最低賃金が改定され、上昇幅は平成14年以降で最大になった。この状況に企業の多くが肯定的たが、消費回復には否定的な意見が目立った。

 10月1日から20日にかけて、改定された最低賃金が発効された。最低賃金は国が定めた賃金の最低限度のことで、雇用者はその最低賃金以上の賃金を労働者に支払わなければならないとされている。

 厚生労働省によると、改定後の最低賃金の全国平均は823円で、昨年度より25円上昇した。この上昇幅は、最低賃金が時給のみで示されるようになった平成14年度以降で、最大の引き上げ幅になる。最低賃金が最も高かったのは東京都の932円で、神奈川県の930円、大阪府の883円がこれに続いた。最も低かったのは宮崎県と沖縄県の714円で、鳥取県、高知県、佐賀県、長崎県、熊本県、大分県、鹿児島県などの715円が続いた。最低賃金には地域差があるものの、全都道府県で同程度上昇した。

 そこで帝国データバンクは、最低賃金改定に関する企業の意識調査結果を実施し、その結果を10月17日に発表した。調査は9月15日から30日にかけて実施され、全国の企業1万292社から有効回答を得た。

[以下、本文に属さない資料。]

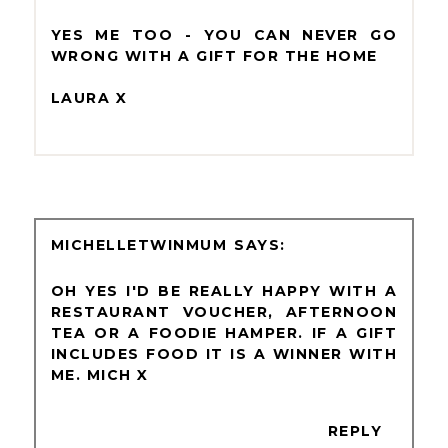
YES ME TOO - YOU CAN NEVER GO
WRONG WITH A GIFT FOR THE HOME
LAURA X
MICHELLETWINMUM
OH YES I'D BE REALLY HAPPY WITH A
RESTAURANT VOUCHER, AFTERNOON
TEA OR A FOODIE HAMPER. IF A GIFT
INCLUDES FOOD IT IS A WINNER WITH
ME. MICH X
REPLY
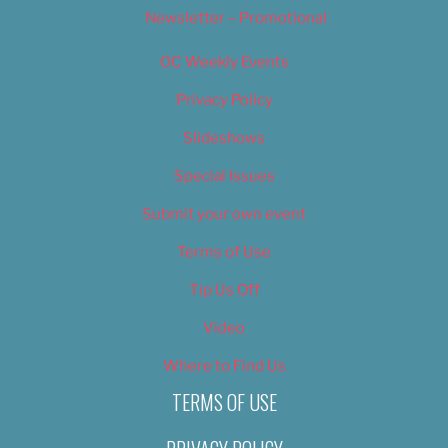
Newsletter – Promotional
OC Weekly Events
Privacy Policy
Slideshows
Special Issues
Submit your own event
Terms of Use
Tip Us Off
Video
Where to Find Us
TERMS OF USE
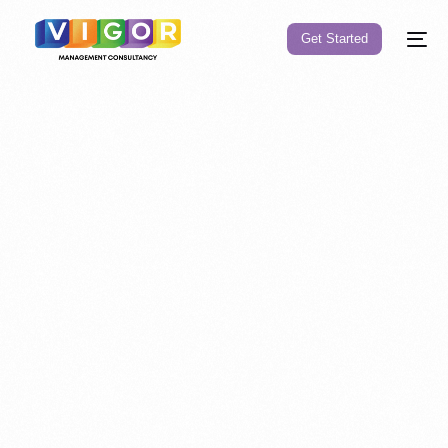
Get Started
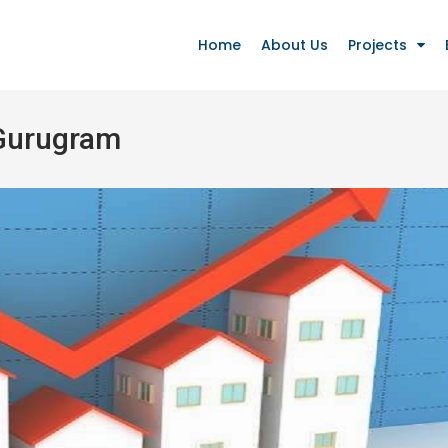
Home
About Us
Projects
 Gurugram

 まず、最低賃金の改定を受けて給与体系の見直し状況を聞いたところ、「見直した/検討している」企業は35.0%となり、非正社員を多く抱える「小売」(48.9%)や「運輸・倉庫」(43.4%)、「製造」(41.0%)などの業界で高かった。「見直していない/検討していない」企業は49.1%、「分からない」は15.9%だった。

 続いて、従業員を実際に採用するときの最も低い時給を聞いたところ、全国平均は約958円で、改定後の最低賃金の全体平均を135円上回った。改定された最低賃金と採用時の平均時給の差額が最も大きかったのは東京都の165円(採用時最低時給約1,097円)。以下、島根県の162円(同880円)、沖縄県の161円(同875円)、鹿児島県の159円(同874円)が続き、西日本を中心に最低賃金と採用時の最低時給の差額が大きくなる傾向があった。

 今回の最低賃金の引き上げ額について、企業がどのように感じているかを聞いたところ、「妥当」が40.5%に達し、「高い」(11.6%)と「低い」(18.1%)を大きく上回った。自社の業績に対する影響では、「影響はない」が57.9%となり、「マイナスの影響がある」の21.7%を上回った。一方、最低賃金引き上げが消費回復につながるのか聞いたところ、消費回復の「効果がある」は10.2%にとどまり、「効果がない」が53.7%に達した。

 最低賃金の改定状況について、企業の多くは肯定的に捉えているものの、一方で消費回復にはつながらないと考えているようだ。